Students in the Fulton program can study full- or part-time. Twenty students will be admitted for the first semester in fall 2003. The same number will be admitted in the next enrollment cohort in fall 2005.

Capacity is limited, and interest is high among prospective nursing students. An information session for interested candidates will be held at Cayuga Community College's Fulton Center from 9:00 to 10:00 a.m. on Tuesday, January 14, 2003. Details on the information session are available at 315-592-4143.

A. L. Lee Memorial Hospital in Fulton is a not-for-profit community hospital with 60 adult medical-surgical beds and 7 intensive care beds. Over 75 percent of the active medical staff members are board certified. The hospital serves over 14,000 patients annually in its emergency room, provides a full range of outpatient testing and surgical services, and operates an adjacent medical office building.

Oswego Hospital is a 164-bed community hospital offering medical/surgical care, surgery, pediatrics, maternity, mental health, laboratory, radiology, primary care, intensive care services, and more.

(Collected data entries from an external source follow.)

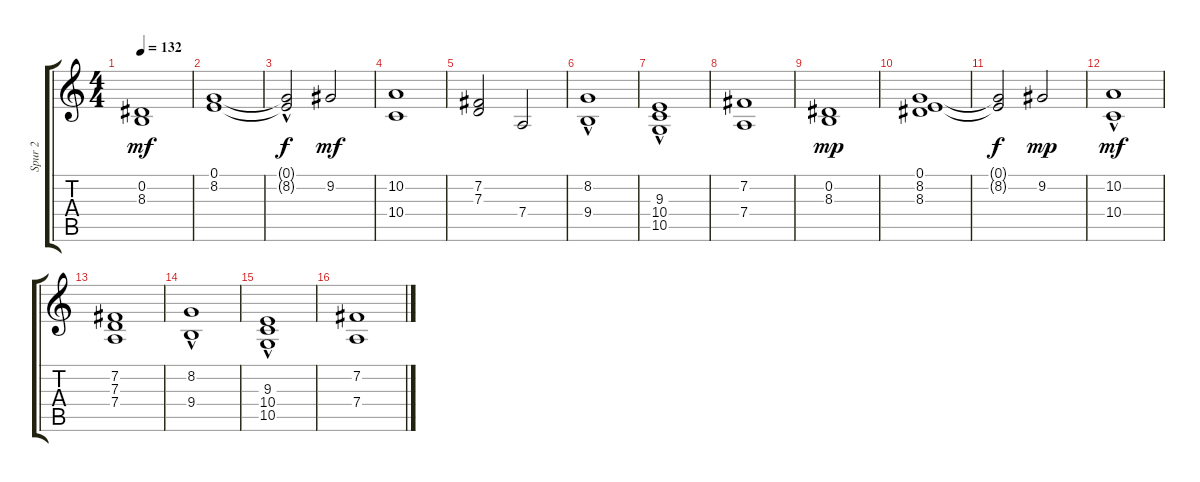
\track ("Spur 2" "Spur 2") {instrument pad2warm}
\staff {score tabs}
\tuning (E4 B3 G3 D3 A2 E2) {hide}
\ts (4 4)
\tempo 132
\clef g2
\ks c
(0.2 8.3).1{dy mf} |
(0.1 8.2).1 |
(0.1{t} 8.2{hac t}).2{dy f} 9.2.2{dy mf} |
(10.2 10.4).1 |
(7.2 7.3).2 7.4.2 |
(8.2 9.4{hac}).1 |
(9.3 10.4 10.5{hac}).1 |
(7.2 7.4).1 |
(0.2 8.3).1{dy mp} |
(0.1 8.2 8.3).1 |
(0.1{t} 8.2{t}).2{dy f} 9.2.2{dy mp} |
(10.2 10.4{hac}).1{dy mf} |
(7.2 7.3 7.4).1 |
(8.2 9.4{hac}).1 |
(9.3 10.4 10.5{hac}).1 |
(7.2 7.4).1
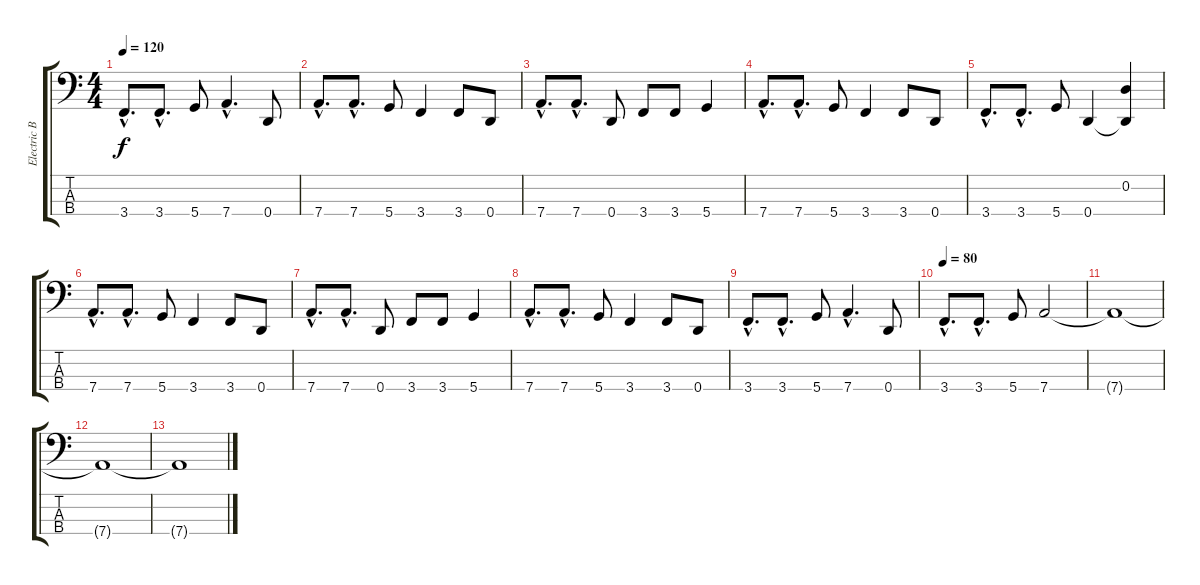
\track ("Electric Bass (finger)" "Electric B") {instrument electricbassfinger}
\staff {score tabs}
\tuning (G2 D2 A1 D1) {hide}
\ts (4 4)
\tempo 120
\clef f4
\ks c
3.4{hac}.8{d dy f} 3.4{hac}.8{d} 5.4.8 7.4{hac}.4{d} 0.4.8 |
\section ("" "")
7.4{hac}.8{d} 7.4{hac}.8{d} 5.4.8 3.4.4 3.4.8 0.4.8 |
7.4{hac}.8{d} 7.4{hac}.8{d} 0.4.8 3.4.8 3.4.8 5.4.4 |
7.4{hac}.8{d} 7.4{hac}.8{d} 5.4.8 3.4.4 3.4.8 0.4.8 |
3.4{hac}.8{d} 3.4{hac}.8{d} 5.4.8 0.4.4 (0.2 0.4{t}).4 |
7.4{hac}.8{d} 7.4{hac}.8{d} 5.4.8 3.4.4 3.4.8 0.4.8 |
7.4{hac}.8{d} 7.4{hac}.8{d} 0.4.8 3.4.8 3.4.8 5.4.4 |
7.4{hac}.8{d} 7.4{hac}.8{d} 5.4.8 3.4.4 3.4.8 0.4.8 |
3.4{hac}.8{d} 3.4{hac}.8{d} 5.4.8 7.4{hac}.4{d} 0.4.8 |
\tempo 80
3.4{hac}.8{d} 3.4{hac}.8{d} 5.4.8 7.4.2{volume 0} |
7.4{t}.1 |
7.4{t}.1 |
7.4{t}.1
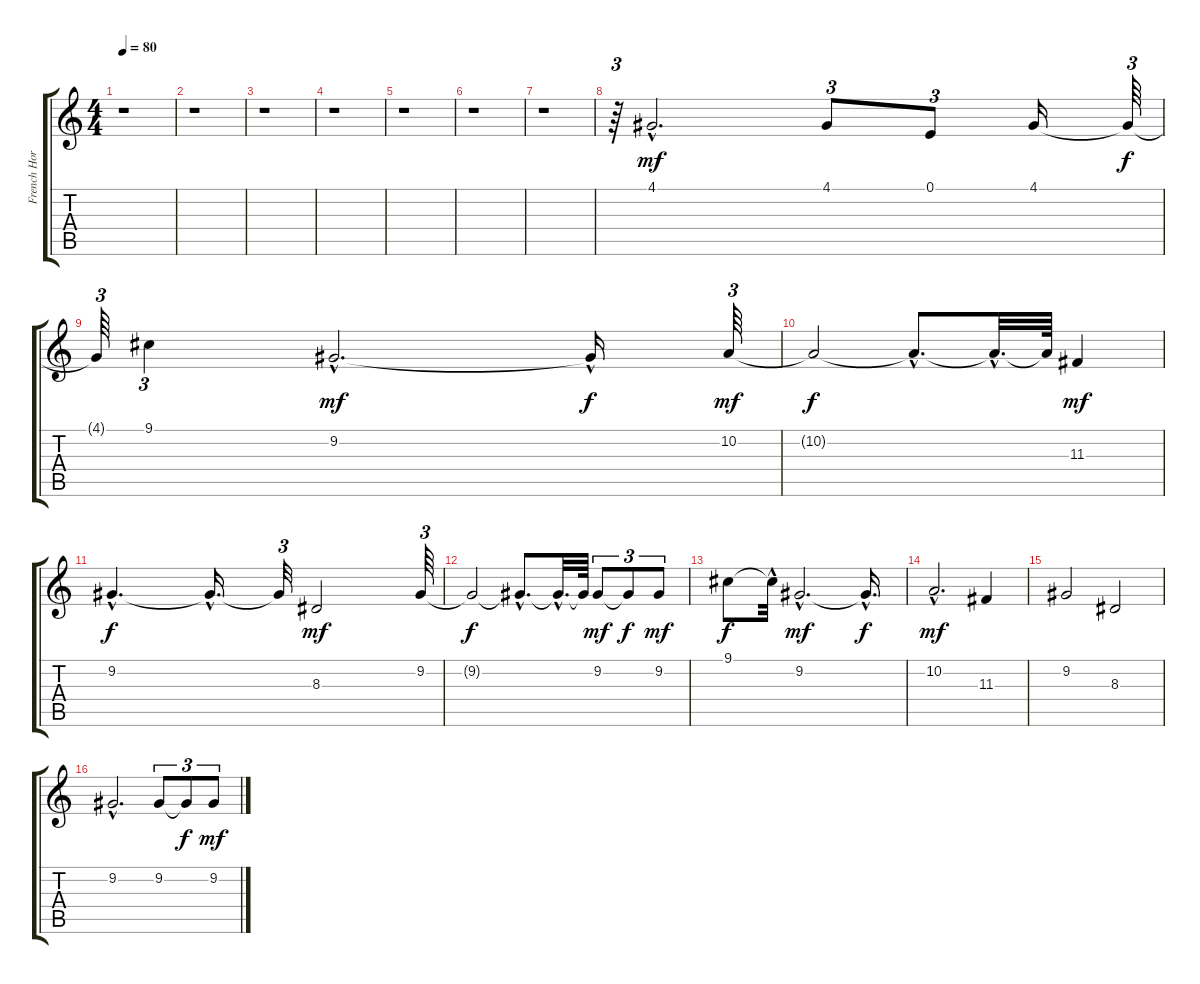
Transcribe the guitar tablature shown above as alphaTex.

\track ("French Horn" "French Hor") {instrument frenchhorn}
\staff {score tabs}
\tuning (E4 B3 G3 D3 A2 E2) {hide}
\ts (4 4)
\tempo 80
\clef g2
\ks c
r.1{dy f} |
r.1 |
r.1 |
r.1 |
r.1 |
r.1 |
r.1 |
r.64{tu (3 2)} 4.1{hac}.2{d dy mf volume 16} 4.1.8{tu (3 2)} 0.1.8{tu (3 2)} 4.1.16 4.1{t}.64{tu (3 2) dy f} |
4.1{t}.64{tu (3 2)} 9.1.4{tu (3 2)} 9.2{hac}.2{d dy mf} 9.2{hac t}.16{dy f} 10.2.64{tu (3 2) dy mf} |
10.2{t}.2{dy f} 10.2{hac t}.8{d} 10.2{hac t}.32{d} 10.2{t}.64 11.3.4{dy mf} |
9.2{hac}.4{d dy f} 9.2{hac t}.16{d} 9.2{t}.32{tu (3 2)} 8.3.2{dy mf} 9.2.64{tu (3 2)} |
9.2{t}.2{dy f} 9.2{hac t}.8{d} 9.2{hac t}.32{d} 9.2{t}.64 9.2.8{tu (3 2) dy mf} 9.2{t}.8{tu (3 2) dy f} 9.2.8{tu (3 2) dy mf} |
9.1.8{dy f} 9.1{hac t}.32 9.2{hac}.2{d dy mf} 9.2{hac t}.16{d dy f} |
10.2{hac}.2{d dy mf} 11.3.4 |
9.2.2 8.3.2 |
9.2{hac}.2{d} 9.2.8{tu (3 2)} 9.2{t}.8{tu (3 2) dy f} 9.2.8{tu (3 2) dy mf}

The hospital is part of the Oswego Health system that includes the Manor at Seneca Hill, a skilled nursing facility; Springside at Seneca Hill, a retirement living community; the Fulton Health Services Center; and other services around Oswego County.

The Central New York Area Health Education Center, located in Cortland, is a community-based organization dedicated to improving the quality and availability of health professionals in a 14-county upstate area. CNYAHEC assists in developing training solutions that make use of interdisciplinary education, electronic and distance learning, and student access to library and research resources.

The Rural Health Network of Oswego County includes A. L. Lee Memorial Hospital, long-term care administrators, Northern Oswego County Health Services, Oswego Hospital, Oswego Dental Society, the Oswego County Health and Social Services Departments, Oswego County Mental Health, and Oswego County Opportunities, in a coalition to improve health care quality and access for providers and consumers. Integrated Community Planning, the Oswego County-based parent company, oversees the Child Care Council and Family Services Task Force, as well as Rural Health Network.